Алкоголь облегчения не приносил, от случайных женщин, которых с тех пор, как он развелся, вокруг неожиданно стало много, он уставал: все они сразу начинали предъявлять права, если не на квартиру, то на него самого, его внимание и свободное время. Времени после работы практически не оставалось, внимания они не стоили – нужны были лишь для удовлетворения нормальных потребностей здорового медвежьего организма. Те же, кого не нужно было завоевывать, потому что они были согласны на все сразу и без лишних условностей, вызывали у Зимина брезгливость. Он всегда был чистоплотен, и эти случайные связи вызывали у него острое желание отмыться под тугой струей кипятка.

– Михаил Евгеньевич, на этой улице все. Дальше куда?

Зимин вздрогнул от вопроса сопровождающего его оперативника и вынырнул из тяжелых дум, в которых почему-то то и дело возникала ладная фигурка с русой головой. Завитки на ней вызывали ассоциацию с кружевом. Сне-жа-на. Фу-ты, какое претенциозное имя! Вот уж эта дама точно из разряда тех, с кем хлопот не оберешься. Своенравная дамочка! Впервые увидела и сразу спросила, почему его жена не кормит. Жареной картошки пожалела, что ли?

– Олег, пошли на соседнюю улицу, – сердито сказал Зимин, в этот момент остро ненавидящий всех женщин без исключения. – Еще домов пять пройдем, а потом надо будет сообразить что-нибудь пожрать. Я со вчерашнего дня ничего не ел.
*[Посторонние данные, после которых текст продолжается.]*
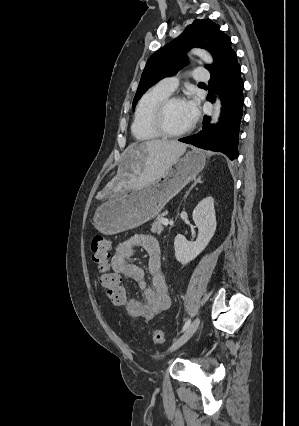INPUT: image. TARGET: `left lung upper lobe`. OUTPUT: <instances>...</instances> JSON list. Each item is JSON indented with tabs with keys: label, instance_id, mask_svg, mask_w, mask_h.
<instances>
[{
	"label": "left lung upper lobe",
	"instance_id": "left-lung-upper-lobe-1",
	"mask_svg": "<svg viewBox=\"0 0 299 426\" xmlns=\"http://www.w3.org/2000/svg\"><path fill=\"white\" fill-rule=\"evenodd\" d=\"M191 47L205 48L213 55L214 64L205 65L208 70L224 53L232 50L230 37L220 30L219 25L210 19L194 20L179 37L150 56L133 99V108L148 88L185 66V53Z\"/></svg>",
	"mask_w": 299,
	"mask_h": 426
}]
</instances>
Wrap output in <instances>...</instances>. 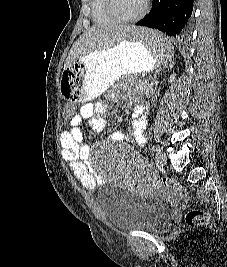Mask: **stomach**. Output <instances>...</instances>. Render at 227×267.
Masks as SVG:
<instances>
[{"mask_svg": "<svg viewBox=\"0 0 227 267\" xmlns=\"http://www.w3.org/2000/svg\"><path fill=\"white\" fill-rule=\"evenodd\" d=\"M159 64L148 47L123 40L67 64L59 82L61 100L65 104H83L105 92L121 77L150 72Z\"/></svg>", "mask_w": 227, "mask_h": 267, "instance_id": "stomach-1", "label": "stomach"}]
</instances>
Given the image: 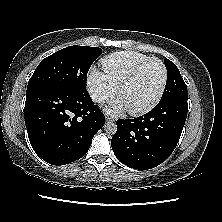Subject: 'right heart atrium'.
<instances>
[{"label": "right heart atrium", "instance_id": "obj_1", "mask_svg": "<svg viewBox=\"0 0 222 222\" xmlns=\"http://www.w3.org/2000/svg\"><path fill=\"white\" fill-rule=\"evenodd\" d=\"M86 83L91 98L97 103L104 102L117 92V87L110 78L96 68L89 70Z\"/></svg>", "mask_w": 222, "mask_h": 222}]
</instances>
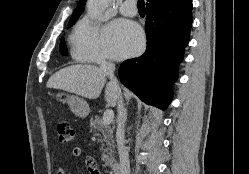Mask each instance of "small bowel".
Segmentation results:
<instances>
[{"label":"small bowel","mask_w":249,"mask_h":174,"mask_svg":"<svg viewBox=\"0 0 249 174\" xmlns=\"http://www.w3.org/2000/svg\"><path fill=\"white\" fill-rule=\"evenodd\" d=\"M81 154L82 151L79 147H73L70 150L71 157H79ZM84 161L89 174H101L100 170L98 169L97 162L93 157L86 156ZM56 174H66L65 169L59 167Z\"/></svg>","instance_id":"small-bowel-1"}]
</instances>
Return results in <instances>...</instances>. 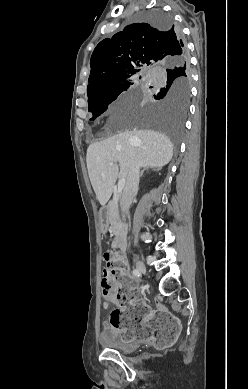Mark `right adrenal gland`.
I'll return each instance as SVG.
<instances>
[{"label": "right adrenal gland", "instance_id": "right-adrenal-gland-1", "mask_svg": "<svg viewBox=\"0 0 248 389\" xmlns=\"http://www.w3.org/2000/svg\"><path fill=\"white\" fill-rule=\"evenodd\" d=\"M160 170V168L159 167H156V168H154V167H146V168H144L142 171H141V174H140V177H142L143 176V174H144V172L145 171H148V170Z\"/></svg>", "mask_w": 248, "mask_h": 389}]
</instances>
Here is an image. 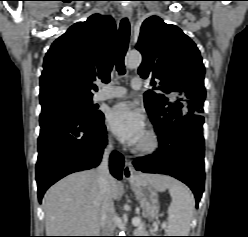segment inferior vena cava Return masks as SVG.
<instances>
[{
  "mask_svg": "<svg viewBox=\"0 0 248 237\" xmlns=\"http://www.w3.org/2000/svg\"><path fill=\"white\" fill-rule=\"evenodd\" d=\"M112 151V144L109 143L104 150L102 162L98 167L100 187V220L103 236H113L115 231L116 213L110 190L111 175L108 168V158Z\"/></svg>",
  "mask_w": 248,
  "mask_h": 237,
  "instance_id": "inferior-vena-cava-1",
  "label": "inferior vena cava"
}]
</instances>
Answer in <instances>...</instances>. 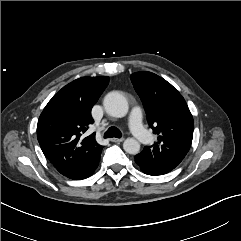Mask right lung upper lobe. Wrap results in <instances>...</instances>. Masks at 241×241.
I'll use <instances>...</instances> for the list:
<instances>
[{
  "label": "right lung upper lobe",
  "instance_id": "obj_1",
  "mask_svg": "<svg viewBox=\"0 0 241 241\" xmlns=\"http://www.w3.org/2000/svg\"><path fill=\"white\" fill-rule=\"evenodd\" d=\"M109 83L107 76L82 77L58 91L41 113L37 138L44 155L64 176L92 163L103 146L95 134L83 138L93 123L91 109Z\"/></svg>",
  "mask_w": 241,
  "mask_h": 241
}]
</instances>
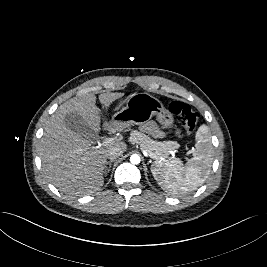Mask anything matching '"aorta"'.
<instances>
[{
  "label": "aorta",
  "instance_id": "1",
  "mask_svg": "<svg viewBox=\"0 0 267 267\" xmlns=\"http://www.w3.org/2000/svg\"><path fill=\"white\" fill-rule=\"evenodd\" d=\"M140 161H141V159H140V156H139V155H137V154H133V155H131V157H130V162H131L132 164L137 165V164L140 163Z\"/></svg>",
  "mask_w": 267,
  "mask_h": 267
}]
</instances>
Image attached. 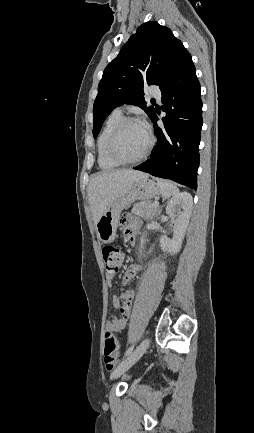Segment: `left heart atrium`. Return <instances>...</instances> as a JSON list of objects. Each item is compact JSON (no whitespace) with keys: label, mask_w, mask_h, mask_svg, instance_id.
<instances>
[{"label":"left heart atrium","mask_w":254,"mask_h":433,"mask_svg":"<svg viewBox=\"0 0 254 433\" xmlns=\"http://www.w3.org/2000/svg\"><path fill=\"white\" fill-rule=\"evenodd\" d=\"M141 125L146 129V124L143 122V123H141Z\"/></svg>","instance_id":"39dd6f15"}]
</instances>
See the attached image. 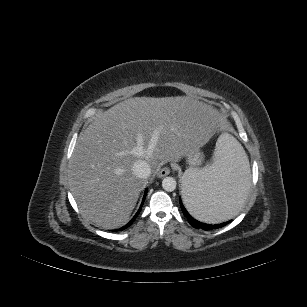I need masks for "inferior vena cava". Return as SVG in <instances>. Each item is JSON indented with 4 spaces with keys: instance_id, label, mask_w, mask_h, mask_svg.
Returning a JSON list of instances; mask_svg holds the SVG:
<instances>
[{
    "instance_id": "602c4592",
    "label": "inferior vena cava",
    "mask_w": 307,
    "mask_h": 307,
    "mask_svg": "<svg viewBox=\"0 0 307 307\" xmlns=\"http://www.w3.org/2000/svg\"><path fill=\"white\" fill-rule=\"evenodd\" d=\"M132 171L140 179L148 178L151 174L150 165L144 160H137L132 166Z\"/></svg>"
}]
</instances>
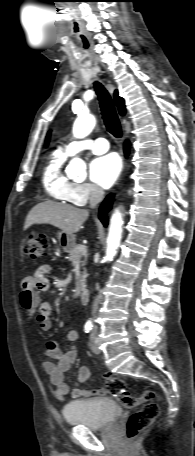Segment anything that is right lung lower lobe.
<instances>
[{
	"label": "right lung lower lobe",
	"mask_w": 195,
	"mask_h": 456,
	"mask_svg": "<svg viewBox=\"0 0 195 456\" xmlns=\"http://www.w3.org/2000/svg\"><path fill=\"white\" fill-rule=\"evenodd\" d=\"M124 150H125V154H128V150H129V143L128 142H126V144L124 146ZM112 199H113V195H109L105 199L104 203L100 207L99 219L104 224V226H107V224H108V218L106 217V213L111 208Z\"/></svg>",
	"instance_id": "98d812e1"
}]
</instances>
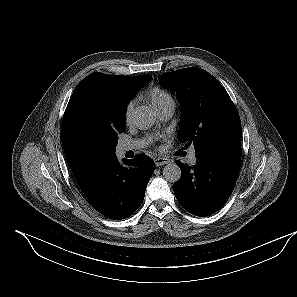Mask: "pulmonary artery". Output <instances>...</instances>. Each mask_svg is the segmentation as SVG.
I'll list each match as a JSON object with an SVG mask.
<instances>
[{
  "mask_svg": "<svg viewBox=\"0 0 297 297\" xmlns=\"http://www.w3.org/2000/svg\"><path fill=\"white\" fill-rule=\"evenodd\" d=\"M174 110H175V103L173 99L168 100L157 109L160 119L164 121L170 119L173 116ZM145 145H146V142L144 140L125 141L119 145V151L121 153H126L131 150L133 151L139 150V149H142ZM189 161L191 163L196 162V152L194 149H192L189 154Z\"/></svg>",
  "mask_w": 297,
  "mask_h": 297,
  "instance_id": "pulmonary-artery-1",
  "label": "pulmonary artery"
}]
</instances>
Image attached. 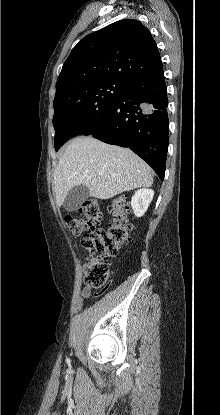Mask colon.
I'll return each instance as SVG.
<instances>
[{
    "label": "colon",
    "mask_w": 220,
    "mask_h": 415,
    "mask_svg": "<svg viewBox=\"0 0 220 415\" xmlns=\"http://www.w3.org/2000/svg\"><path fill=\"white\" fill-rule=\"evenodd\" d=\"M110 211L112 221L106 229L98 228L103 211L94 199L85 201L78 215L65 216L67 229L74 235H82V246L89 253L88 262L84 266V282L96 289L106 287L111 275L107 259L117 256L121 246L131 239L135 229L124 198L113 199Z\"/></svg>",
    "instance_id": "obj_1"
}]
</instances>
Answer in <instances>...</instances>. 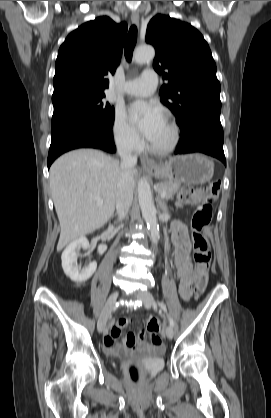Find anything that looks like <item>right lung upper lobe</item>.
Masks as SVG:
<instances>
[{"label":"right lung upper lobe","instance_id":"right-lung-upper-lobe-1","mask_svg":"<svg viewBox=\"0 0 271 418\" xmlns=\"http://www.w3.org/2000/svg\"><path fill=\"white\" fill-rule=\"evenodd\" d=\"M127 24L98 17L71 32L55 63L52 101L75 94L104 93L106 76L120 63Z\"/></svg>","mask_w":271,"mask_h":418}]
</instances>
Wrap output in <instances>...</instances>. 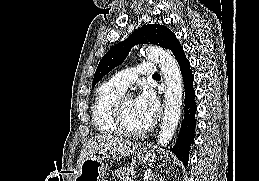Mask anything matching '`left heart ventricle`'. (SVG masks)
<instances>
[{"label":"left heart ventricle","mask_w":259,"mask_h":181,"mask_svg":"<svg viewBox=\"0 0 259 181\" xmlns=\"http://www.w3.org/2000/svg\"><path fill=\"white\" fill-rule=\"evenodd\" d=\"M124 113L126 122L131 127H143L150 122V120L145 118L139 111L135 98H129L124 102Z\"/></svg>","instance_id":"1"}]
</instances>
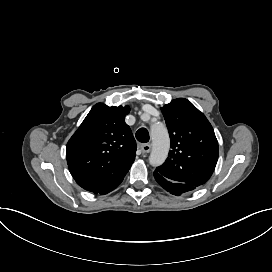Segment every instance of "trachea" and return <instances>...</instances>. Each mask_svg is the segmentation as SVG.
I'll use <instances>...</instances> for the list:
<instances>
[{"mask_svg":"<svg viewBox=\"0 0 272 272\" xmlns=\"http://www.w3.org/2000/svg\"><path fill=\"white\" fill-rule=\"evenodd\" d=\"M136 138L138 141L142 142V143H146L149 141V133L147 131L146 128H140L137 132H136Z\"/></svg>","mask_w":272,"mask_h":272,"instance_id":"trachea-1","label":"trachea"}]
</instances>
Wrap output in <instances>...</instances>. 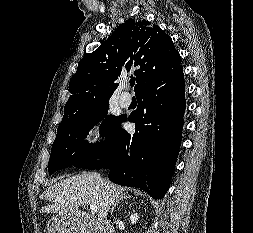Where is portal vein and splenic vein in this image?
Returning <instances> with one entry per match:
<instances>
[{
	"label": "portal vein and splenic vein",
	"instance_id": "1",
	"mask_svg": "<svg viewBox=\"0 0 253 233\" xmlns=\"http://www.w3.org/2000/svg\"><path fill=\"white\" fill-rule=\"evenodd\" d=\"M89 208H90L91 212H97L98 211V208H97L96 205L92 204V205L89 206Z\"/></svg>",
	"mask_w": 253,
	"mask_h": 233
}]
</instances>
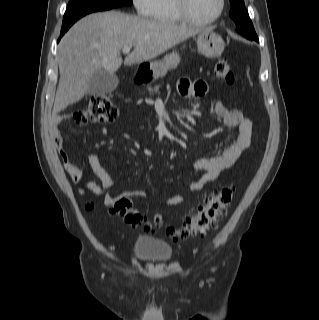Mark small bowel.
<instances>
[{"label": "small bowel", "mask_w": 319, "mask_h": 320, "mask_svg": "<svg viewBox=\"0 0 319 320\" xmlns=\"http://www.w3.org/2000/svg\"><path fill=\"white\" fill-rule=\"evenodd\" d=\"M178 91L181 96L186 98H202L208 94V86L202 80L191 81L182 78L178 82ZM214 112L216 116L222 120L225 126L235 128L237 133L223 151L195 160V178L189 186L190 192L202 190L207 184L217 179L222 172L230 169L236 163L241 153L246 150L251 143L252 122L245 117L240 110L228 109L221 101H217L214 105ZM65 118V116L61 115L55 116L51 123L52 135L65 171L72 182L81 183L83 191H89L96 195H103L105 206L111 208L118 197L105 193V191L114 186L113 178L103 166L100 154L92 153L88 157L89 165L101 180V185H98L93 181H83L82 170L73 164L70 153L64 146V139L59 125ZM101 132L106 134L107 129L103 127ZM129 195L138 198H146L149 193L146 190H134L130 191ZM185 200L186 196L184 194H176L167 199L163 205L175 206L182 204Z\"/></svg>", "instance_id": "c3829d8e"}]
</instances>
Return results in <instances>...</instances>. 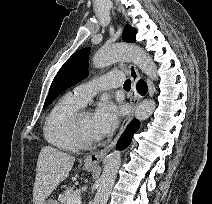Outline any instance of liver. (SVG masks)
I'll return each mask as SVG.
<instances>
[{"mask_svg":"<svg viewBox=\"0 0 212 204\" xmlns=\"http://www.w3.org/2000/svg\"><path fill=\"white\" fill-rule=\"evenodd\" d=\"M75 157L51 146H44L38 156L33 188V203L43 204L46 198L64 181Z\"/></svg>","mask_w":212,"mask_h":204,"instance_id":"obj_1","label":"liver"}]
</instances>
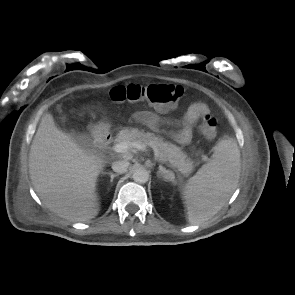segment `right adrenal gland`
I'll use <instances>...</instances> for the list:
<instances>
[{
    "label": "right adrenal gland",
    "mask_w": 295,
    "mask_h": 295,
    "mask_svg": "<svg viewBox=\"0 0 295 295\" xmlns=\"http://www.w3.org/2000/svg\"><path fill=\"white\" fill-rule=\"evenodd\" d=\"M105 174H107V175L110 176V182H111V183L113 182V179H114L115 177L119 176V174H114V173H112V172H108V173H105Z\"/></svg>",
    "instance_id": "obj_1"
}]
</instances>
На соседней улице дела обстояли точно так же – никто ничего не видел, не слышал, не знал. Последний намеченный на дообеденное время дом стоял чуть на отшибе. Огород бурно зарос некошеной травой, забор покосился, участок в целом выглядел довольно непрезентабельно. Толкнув висящую на одной петле калитку, Зимин очутился внутри, с размаху угодив в кучку собачьего дерьма.

– Да что ж сегодня за день-то такой! – взвыл он и принялся оттирать ноги о зеленую из-за довольно теплой осени траву. – Что ты ржешь-то, Олег?

– Ничего, Михаил Евгеньевич, – отозвался оперативник, пряча улыбку.

На крыльцо тем временем вышел привлеченный шумом крепкий лохматый мужик под шестьдесят. На нежданных гостей он смотрел с любопытством, но без всякой тревоги.

– Вы хозяин дома? – спросил Зимин, перестав шаркать подошвой.

– Я, – пожал плечами мужик. – Точнее, это родительский дом. Я в городе живу, а сейчас подальше от вирусов всяких уехал. Вы сами кто будете?

– Меня зовут Зимин Михаил Евгеньевич, я – следователь Следственного комитета. Расследую убийство, совершенное неподалеку. Слышали, наверное?